‘Your Honors, protect me from her’, cried Bruno Stojic after Vesna Alaburic, Milivoj Petkovic’s defense counsel, brought up Tihomir Blaskic’s defense case: the HVO units in Central Bosnia were under Stojic’s command. Croatia has cleared Ivan Bandic to testify about his intelligence career in HIS, but he’ll do it in closed session

Ivan Bandić, svjedok odbrane Brune StojićaIvan Bandić, svjedok odbrane Brune Stojića

‘Your Honors, protect me from her’, cried former Herceg Bosna defense minister Bruno Stojic pointing at Vesna Alaburic, defense counsel of Milivoj Petkovic, former chief of the HVO Main Staff.

Stojic’s reaction followed when Alaburic said that Blaskic's defense counsel Ante Nobilo argued that the HVO special units in Central Bosnia had been under Bruno Stojic's direct command. Alaburic put that to the witness Ivan Bandic, former operative in the Herceg Bosna Security and Information Service, as she cross-examined him.

When the witness replied that Nobilo’s claims were not based on any evidence, Stojic’s defense counsel Senka Nozica responded, saying that Petkovic’s defense was trying to blame her client for the crimes in Central Bosnia. Visibly upset, Stojic then stood up saying that such accusations made no sense. He ‘had evidence that Blaskic was in direct command of the Vitezovi units’, the witness added.

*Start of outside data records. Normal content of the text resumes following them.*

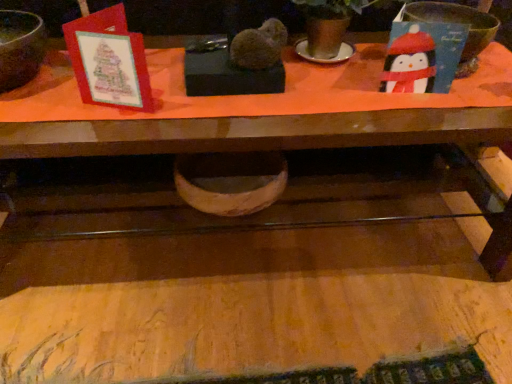
At what (x,y) coordinates should I click in order to perform the action: click on free point behind wooden table at lower center. Please return your answer as a coordinate pair (x, y). Image resolution: width=512 pixels, height=384 pixels. Looking at the image, I should click on (251, 260).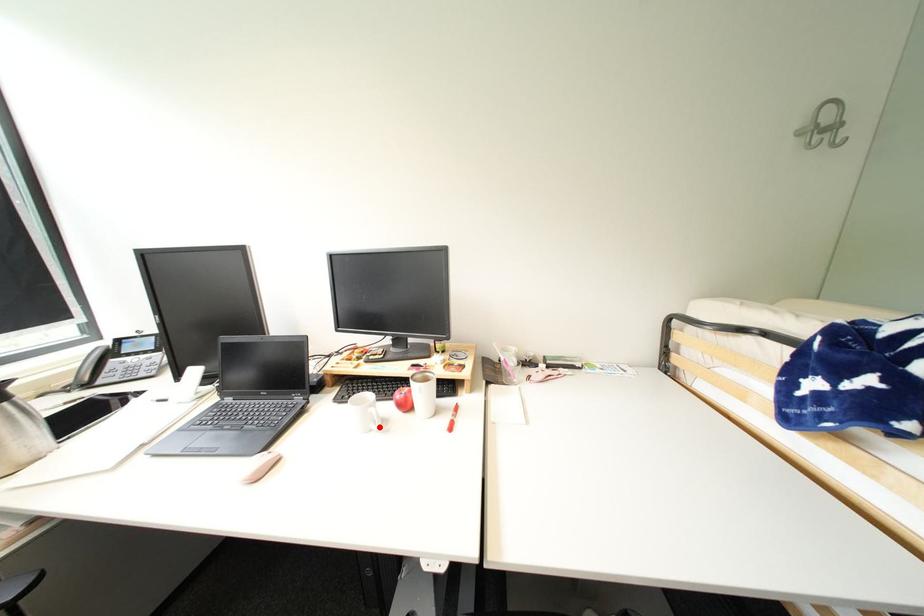
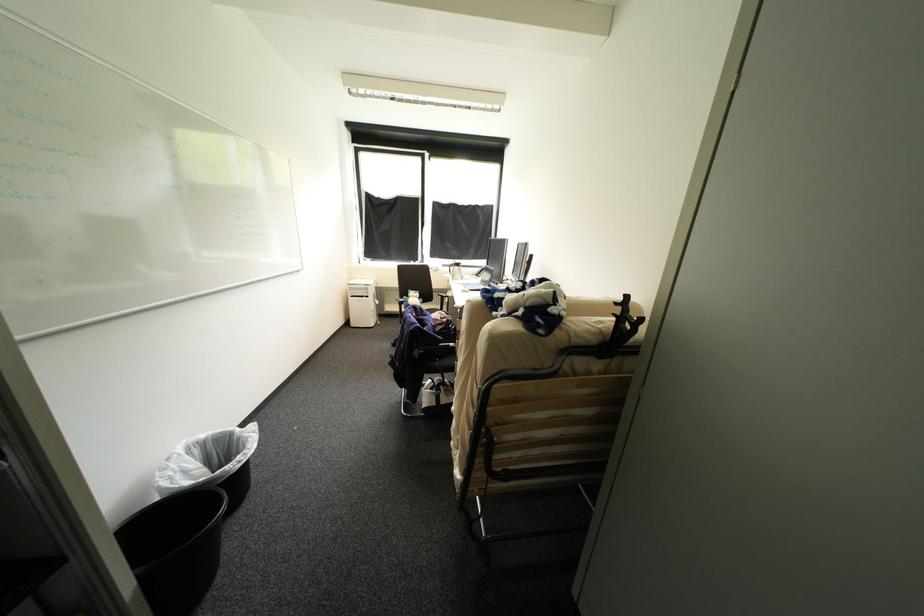
Question: I am providing you with two images of the same scene from different viewpoints. A red point is marked on the first image. Can you still see the location of the red point in image 2?

Choices:
 (A) Yes
 (B) No

Answer: (B)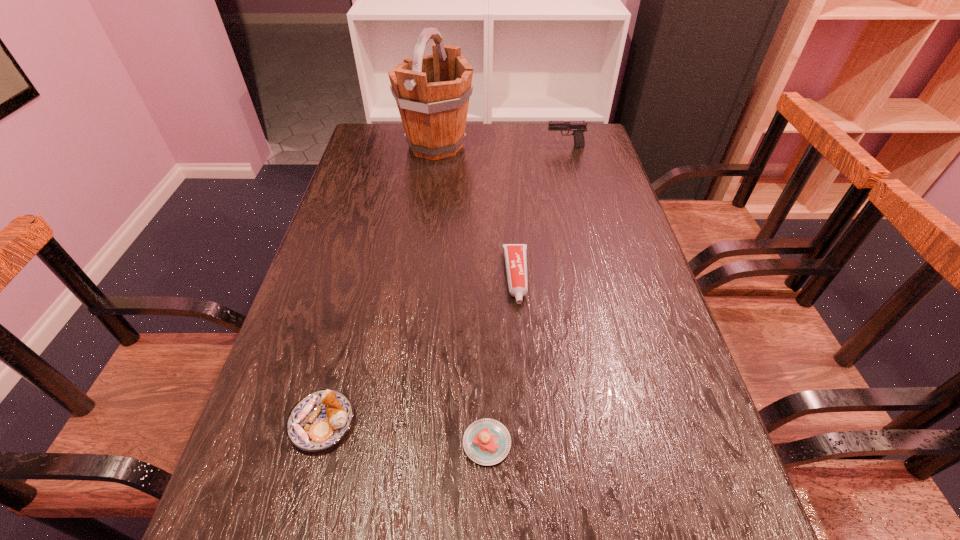
In order to click on vacant space located 0.070m aim along the barrel of the pistol in this screenshot , I will do `click(525, 147)`.

Find the location of a particular element. The image size is (960, 540). free space located aim along the barrel of the pistol is located at coordinates (477, 147).

Find the location of a particular element. The image size is (960, 540). vacant region located 0.370m on the right of the taller pastry is located at coordinates (559, 422).

Where is `free space located at the nozzle of the third farthest object`? This screenshot has width=960, height=540. free space located at the nozzle of the third farthest object is located at coordinates (521, 336).

Identify the location of free space located on the back of the shortest object. (486, 355).

The width and height of the screenshot is (960, 540). I want to click on bucket at the far edge, so click(x=432, y=92).

Identify the location of pistol located in the far edge section of the desktop. This screenshot has width=960, height=540. (578, 127).

The image size is (960, 540). I want to click on bucket at the left edge, so click(432, 92).

At what (x,y) coordinates should I click in order to perform the action: click on pastry at the left edge. Please return your answer as a coordinate pair (x, y). Looking at the image, I should click on (318, 421).

You are a GUI agent. You are given a task and a screenshot of the screen. Output one action in this format:
    pyautogui.click(x=<x>, y=<y>)
    Task: Click on the object that is at the right edge
    
    Given the screenshot: What is the action you would take?
    pyautogui.click(x=578, y=127)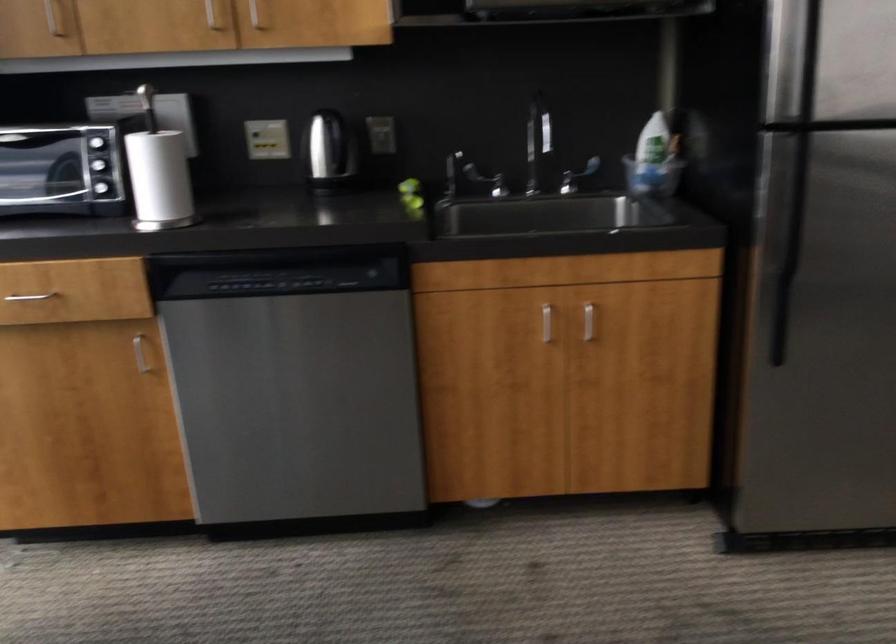
Where is `faucet handle`? The height and width of the screenshot is (644, 896). faucet handle is located at coordinates (576, 176).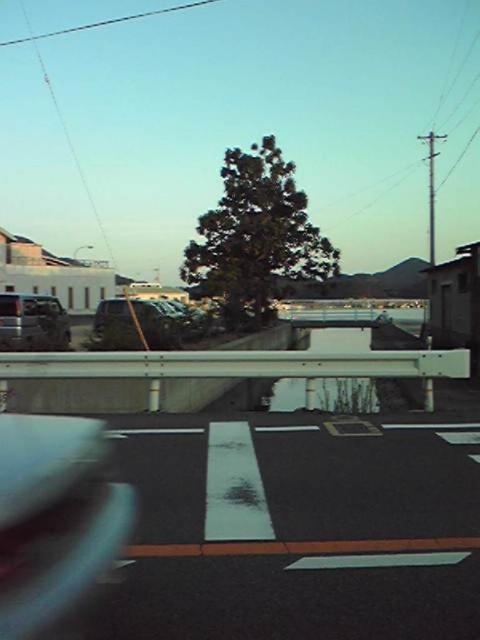
Question: Which of the following is the closest to the observer?

Choices:
 (A) (16, 298)
 (B) (108, 326)

Answer: (B)

Question: Is the position of metallic silver car at center less distant than that of transparent glass car window at lower left?

Choices:
 (A) no
 (B) yes

Answer: (B)

Question: Which of the following is the closest to the observer?

Choices:
 (A) metallic silver suv at left
 (B) transparent glass car window at lower left
 (C) metallic silver car at center

Answer: (C)

Question: Which point appears farthest from the camera in this image?

Choices:
 (A) (11, 296)
 (B) (108, 308)

Answer: (B)

Question: From the image, what is the correct spatial relationship of metallic silver car at center in relation to metallic silver suv at left?

Choices:
 (A) above
 (B) below

Answer: (B)

Question: Observing the image, what is the correct spatial positioning of metallic silver car at center in reference to transparent glass car window at lower left?

Choices:
 (A) left
 (B) right

Answer: (B)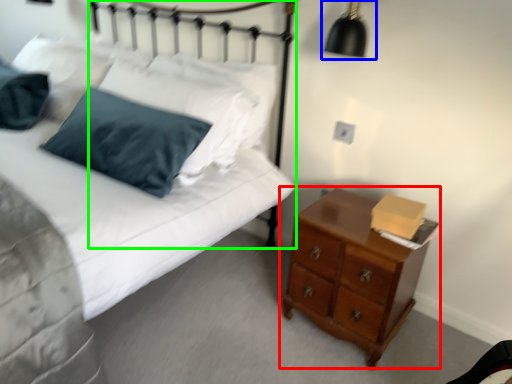
Question: Considering the real-world distances, which object is farthest from chest of drawers (highlighted by a red box)? lamp (highlighted by a blue box) or headboard (highlighted by a green box)?

Choices:
 (A) lamp
 (B) headboard

Answer: (B)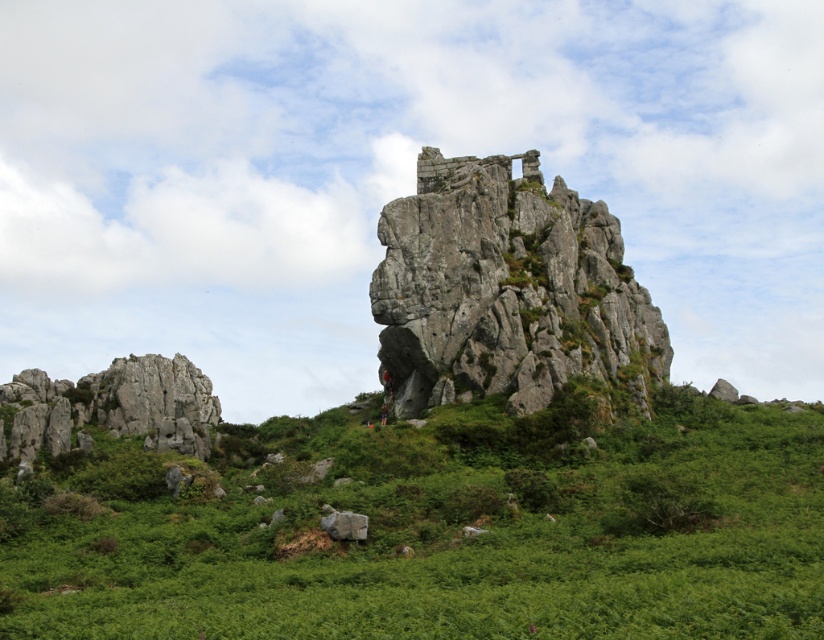
You are an archaeologist examining the rugged landscape. You notice the rough stone rock at left and the gray rough rock at lower center. Which rock would you estimate has a greater volume based on their sizes?

The rough stone rock at left is larger in size than the gray rough rock at lower center, so it likely has a greater volume.

You are standing in front of the ancient rock formation and notice two points marked on the image. The first point is at coordinates point (733, 636) and the second is at point (336, 524). Which point is nearer to your current position?

Point (733, 636) is closer to the camera than point (336, 524), so the first point is nearer to your current position.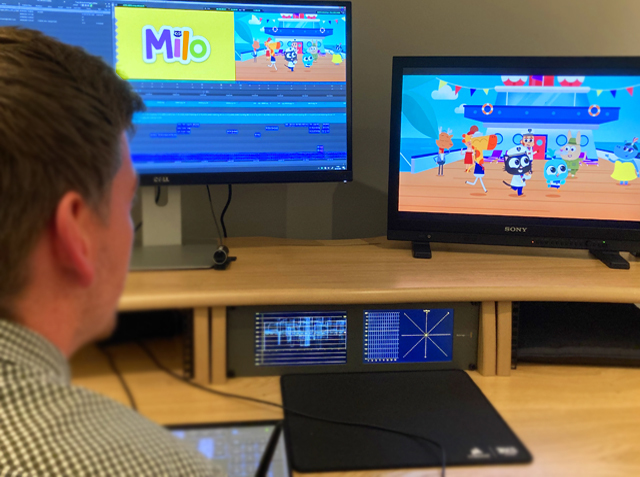
You are a GUI agent. You are given a task and a screenshot of the screen. Output one action in this format:
    pyautogui.click(x=<x>, y=<y>)
    Task: Click on the monitor
    The height and width of the screenshot is (477, 640).
    Given the screenshot: What is the action you would take?
    pyautogui.click(x=484, y=228)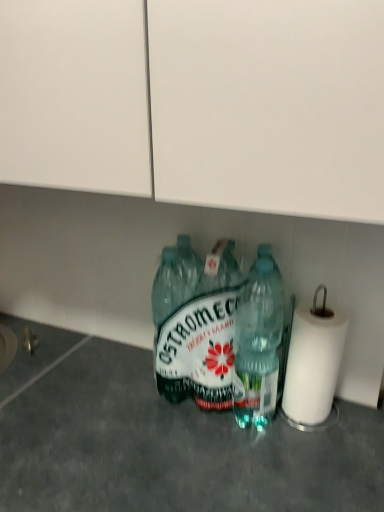
At what (x,y) coordinates should I click in order to perform the action: click on vacant position to the left of white paper at right. Please return your answer as a coordinate pair (x, y). This screenshot has height=512, width=384. Looking at the image, I should click on (222, 445).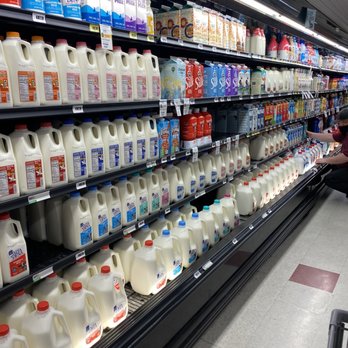
In order to click on half gallons of milk on the second shelf from the top in this screenshot , I will do `click(3, 84)`, `click(27, 81)`, `click(48, 80)`, `click(70, 84)`, `click(95, 84)`, `click(109, 81)`, `click(127, 81)`, `click(139, 81)`, `click(155, 82)`.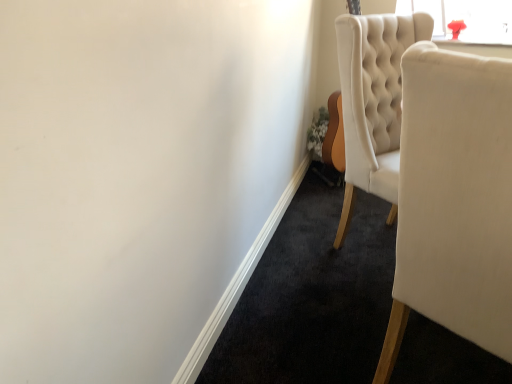
This screenshot has height=384, width=512. What are the coordinates of `matte white chair at center` in the screenshot? It's located at (454, 200).

Image resolution: width=512 pixels, height=384 pixels. Describe the element at coordinates (454, 200) in the screenshot. I see `matte white chair at center` at that location.

Measure the distance between point (x=433, y=200) and camera.

A distance of 35.91 inches exists between point (x=433, y=200) and camera.

Locate an element on the screen. This screenshot has width=512, height=384. matte white chair at center is located at coordinates (454, 200).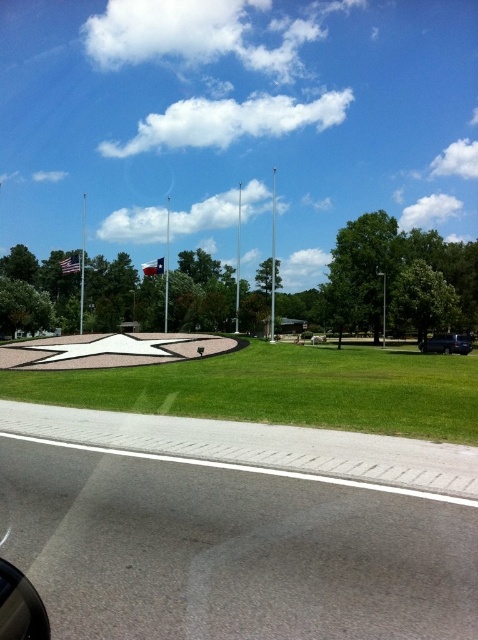
Question: Is green grass at center further to the viewer compared to transparent glass car window at lower left?

Choices:
 (A) no
 (B) yes

Answer: (B)

Question: Can you confirm if transparent glass car window at lower left is thinner than black matte car at lower right?

Choices:
 (A) no
 (B) yes

Answer: (A)

Question: Which point appears farthest from the camera in this image?

Choices:
 (A) (24, 634)
 (B) (394, 356)
 (C) (428, 349)

Answer: (C)

Question: Is transparent glass car window at lower left to the left of black matte car at lower right from the viewer's perspective?

Choices:
 (A) no
 (B) yes

Answer: (B)

Question: Which point is farther to the camera?

Choices:
 (A) (434, 412)
 (B) (12, 566)

Answer: (A)

Question: Which point is closer to the camera?

Choices:
 (A) (435, 349)
 (B) (6, 608)
 (C) (444, 392)

Answer: (B)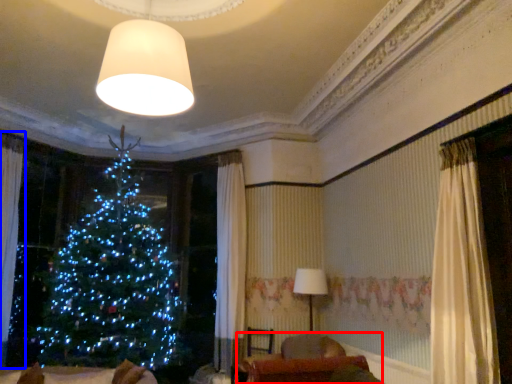
Question: Which object is further to the camera taking this photo, furniture (highlighted by a red box) or curtain (highlighted by a blue box)?

Choices:
 (A) furniture
 (B) curtain

Answer: (B)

Petkovic gave evidence in the defense of Tihomir Blaskic, former HVO commander in Central Bosnia. Blaskic was first sentenced to 45 years but the Appeals Chamber overturned that judgment and sentenced Blaskic to 9 years. In 2005, the prosecution sought a review of that judgment claiming that it had managed to gather evidence that Blaskic had personally ordered the attacks on Muslim villages in the Vitez municipality on 16 April 1993. The motion was rejected.

Stojic’s lawyers today said that the authorities in Zagreb had granted permission to Bandic, now serving as the Croatian ambassador to Hungary, to talk about his involvement with the Croatian Information Service, provided he testified in closed session.

Yesterday the witness refused to answer questions about his work in the Croatian secret service; as he put it, Zagreb had not given him clearance to do so. After that, the prosecution announced it intended to cross-examine Bandic about that. The Trial Chamber ordered Stojic’s defense to ask the Croatian authorities to clear Bandic to give evidence on his career with the HIS.

The prosecution objected to the decision to have the triple agent testify in closed session. Until the war, Bandic worked for the Yugoslav state security service, then switched to the Herceg Bosna Security and Intelligence Service when the war broke out. After the war, Bandic worked for the Croatian Intelligence Service headed at that time by Miroslav Tudjman, son of the Croatian president.

Before the hearing went into closed session, the prosecution clearly indicated it intended to put it to the witness that in 1997 and 1998 he worked on ‘sabotaging’ the ICTY prosecution and ‘some trials of Bosnian Croats’.